Simple on the surface – the kind of man who competed in rodeos and worked on a ranch but had no dreams of city lights or medicine like his siblings – but there was a complexity that weighed heavily in the set of Travis's shoulders and the shrewdness in his gaze.

Brock wondered if anyone else ever noticed Travis's sharp intelligence or if he just existed in the box of his family's expectations. Never pushed beyond the borders of this town because that drive had been handed to his siblings and skipped over him entirely. Brock didn't doubt that it was because Travis had been the one to bolster them up.

And now he was here. Sitting on the bank of a creek with an expression that seemed a little lost.

There was a part of Brock that wished he knew what could be said in a moment like this but he didn't have the words to chase away that emptiness so he only murmured, "At least you've got Ginger. Maybe there's a place you two can go together or is she as tied down to this place as you seem to think you are?"

"Ginger would leave in a heartbeat if she had the money. That's why she's working at the diner in town. She told me once that her goal after graduating high school was to go to college for art but that was four years ago and she's still here so...Maybe she and I will be in Tishomingo forever."

There wasn't the enthusiasm in his voice that Brock was expecting. In fact, the look that crossed Travis' face seemed panicky and dread-filled more than anything.

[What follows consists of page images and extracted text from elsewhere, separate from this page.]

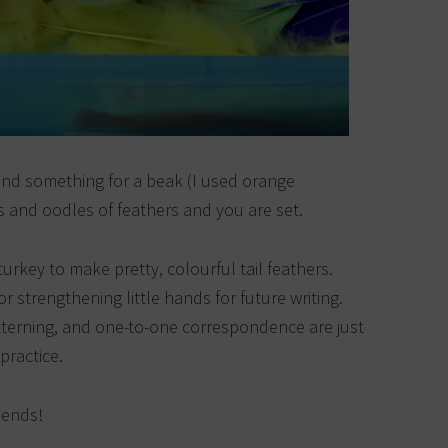
and something for a beak (I used orange
s and oodles of feathers and you are set.
turkey to make pretty, colourful tail feathers.
 strengthening little hands for future writing.
atterning, and one-to-one correspondence are just
practice.
iends!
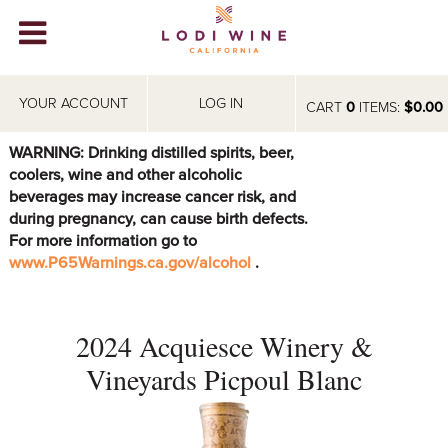
Lodi Win
WINERIES
YOUR ACCOUNT
LOG IN
CART
0
ITEMS:
$0.00
VIDEOS
WARNING: Drinking distilled spirits, beer,
coolers, wine and other alcoholic
ABOUT
+
beverages may increase cancer risk, and
during pregnancy, can cause birth defects.
VISIT
+
For more information go to
www.P65Warnings.ca.gov/alcohol
.
EVENTS
STORE
+
2024 Acquiesce Winery &
BLOG
Vineyards Picpoul Blanc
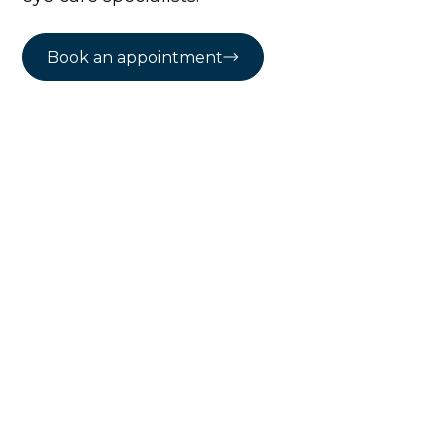
Book an appointment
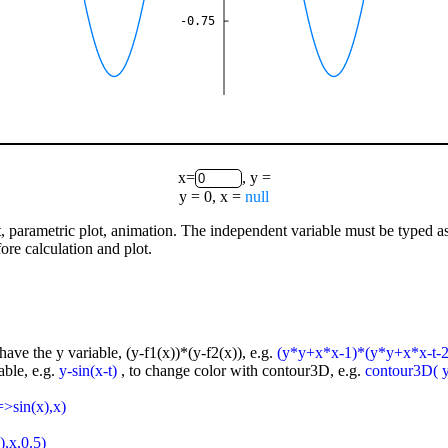
-0.75
x=
, y =
y = 0, x =
null
lot, parametric plot, animation. The independent variable must be typed a
ore calculation and plot.
have the y variable, (y-f1(x))*(y-f2(x)), e.g.
(y*y+x*x-1)*(y*y+x*x-t-2
able, e.g.
y-sin(x-t)
, to change color with contour3D, e.g.
contour3D( y-
=>sin(x),x)
),x,0.5)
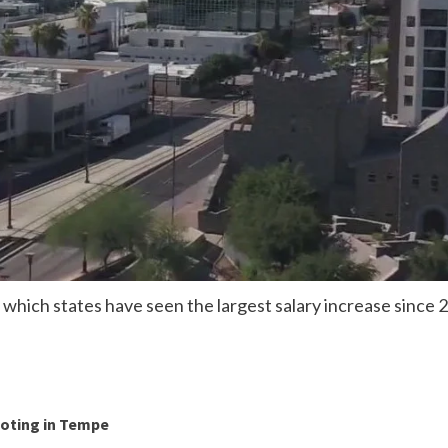
hich states have seen the largest salary increase since 
ooting in Tempe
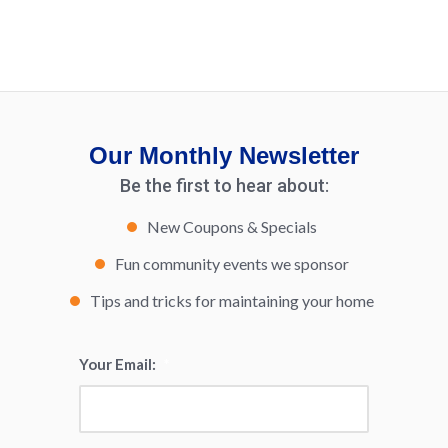
Our Monthly Newsletter
Be the first to hear about:
New Coupons & Specials
Fun community events we sponsor
Tips and tricks for maintaining your home
Your Email:
*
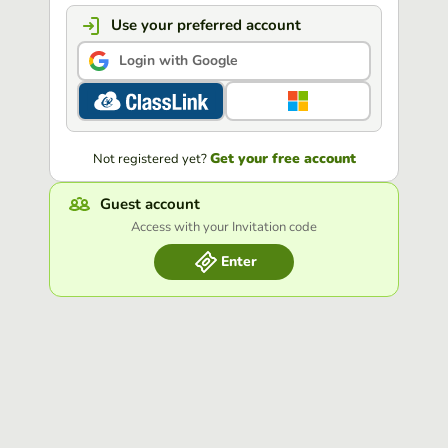
Use your preferred account
Login with Google
Get your free account
Not registered yet?
Guest account
Access with your Invitation code
Enter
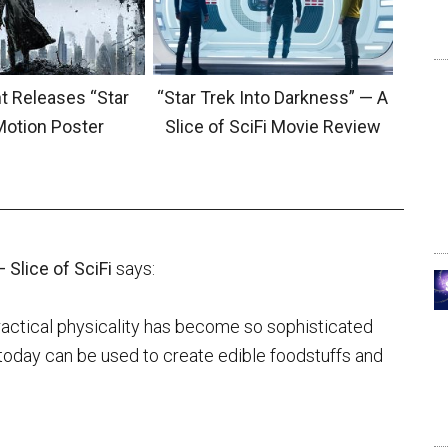
 Releases “Star
“Star Trek Into Darkness” — A
Motion Poster
Slice of SciFi Movie Review
 Slice of SciFi
says:
practical physicality has become so sophisticated
e, today can be used to create edible foodstuffs and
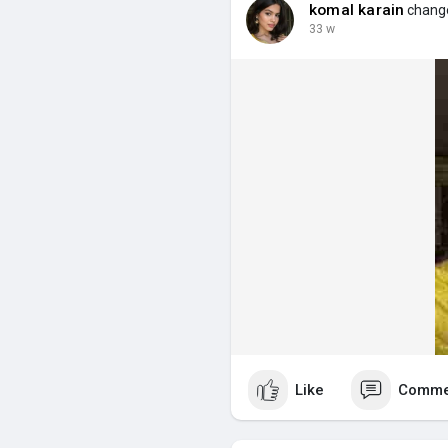
komal karain
change
33 w
Like
Comme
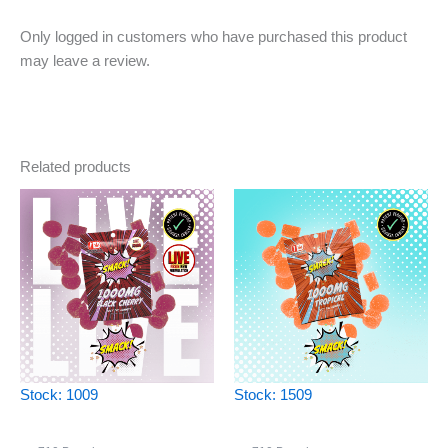
Only logged in customers who have purchased this product
may leave a review.
Related products
Stock: 1009
Stock: 1509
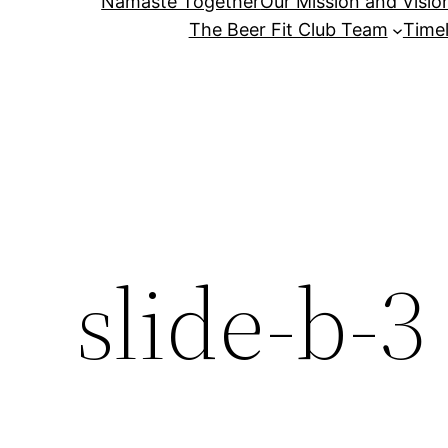
Namaste Together
Our Mission and Visio
The Beer Fit Club Team
Timel
slide-b-3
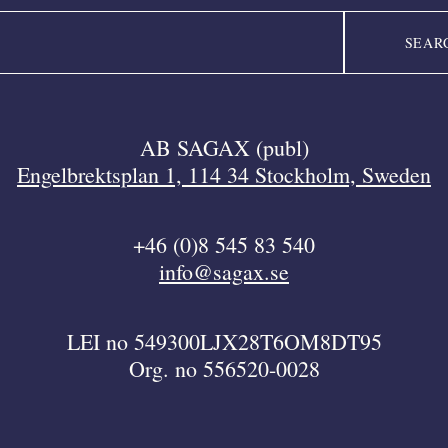
AB SAGAX (publ)
Engelbrektsplan 1, 114 34 Stockholm, Sweden
+46 (0)8 545 83 540
info@sagax.se
LEI no 549300LJX28T6OM8DT95
Org. no 556520-0028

Brock had seen that look before. Had worn it himself years ago before—

He stared a little harder at Travis, thinking, debating...Brock had convinced himself it wasn't possible. That there wasn't a chance that this man – who was as country as they came, a rodeo cowboy and rancher who was all shades of tall, dark, and handsome – could be gay. It hadn't crossed his mind really, not seriously in any case. Perhaps in a daydreamy sort of way, which was to be expected given the rugged appeal Travis exuded, but he hadn't really given it much real thought.

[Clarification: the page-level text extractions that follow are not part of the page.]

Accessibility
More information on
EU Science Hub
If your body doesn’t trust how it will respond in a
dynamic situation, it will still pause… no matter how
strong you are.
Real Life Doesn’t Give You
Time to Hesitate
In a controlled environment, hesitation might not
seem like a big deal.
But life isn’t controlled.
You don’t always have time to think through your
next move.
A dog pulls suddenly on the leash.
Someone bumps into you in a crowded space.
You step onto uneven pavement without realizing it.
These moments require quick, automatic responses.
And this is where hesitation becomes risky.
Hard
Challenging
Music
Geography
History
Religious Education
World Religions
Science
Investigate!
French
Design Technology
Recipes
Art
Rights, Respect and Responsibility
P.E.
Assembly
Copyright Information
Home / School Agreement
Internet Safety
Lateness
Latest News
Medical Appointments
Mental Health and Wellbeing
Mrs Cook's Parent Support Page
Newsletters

The Travis who was looking anywhere than at Brock's face right then sure seemed like he could be. Brock had been perpetually terrified of the world until he'd come out to his parents and that look of dread that Travis wore...Brock had worn it every time his friends had mentioned girls they thought were attractive or his parents tried to pry into his dating life.

It was an effort to swallow and clamp down on the thoughts lest they race across his face. "Well," Brock heard himself saying, "she seems great. There are worse people out there to find yourself stuck in a place like this with."

"Ain't that the truth," Travis said and as he smiled, that dread disappeared. It was replaced by something lighter, easier, and Brock half-convinced himself that he'd made it up. That he was just seeing what he wanted to see on Travis' face because he thought that the cowboy was deeply attractive and it was clouding his judgement.

Entirely possible. He hardly knew this man.

Yet he wanted to know him. Wanted to get closer and if they hadn't been at risk of being spotted by people swimming in the creek, Brock might have very well done that. Might have scooted towards to Travis and leaned in just to see how he might have reacted.

The risk was too high because if he was wrong about Travis – there was no telling what that could do. Brock had worked hard to keep his personal life private and out of the public eye, a challenge lately given all of the shit going on with Trace Strickland, and so taking a chance on someone like Travis – someone who could go to the media and bare all about Brock if he truly wanted – was daunting.

Better to not risk anything...Even though Brock had to force himself not to look at Travis' lips or stare into those soulful dark eyes.

But as Travis went back to quietly dozing on the ground and Brock once again reached for his guitar, the lyrics formed in his mind.

You can't miss what you never had, but it doesn't mean the wanting for it just goes away.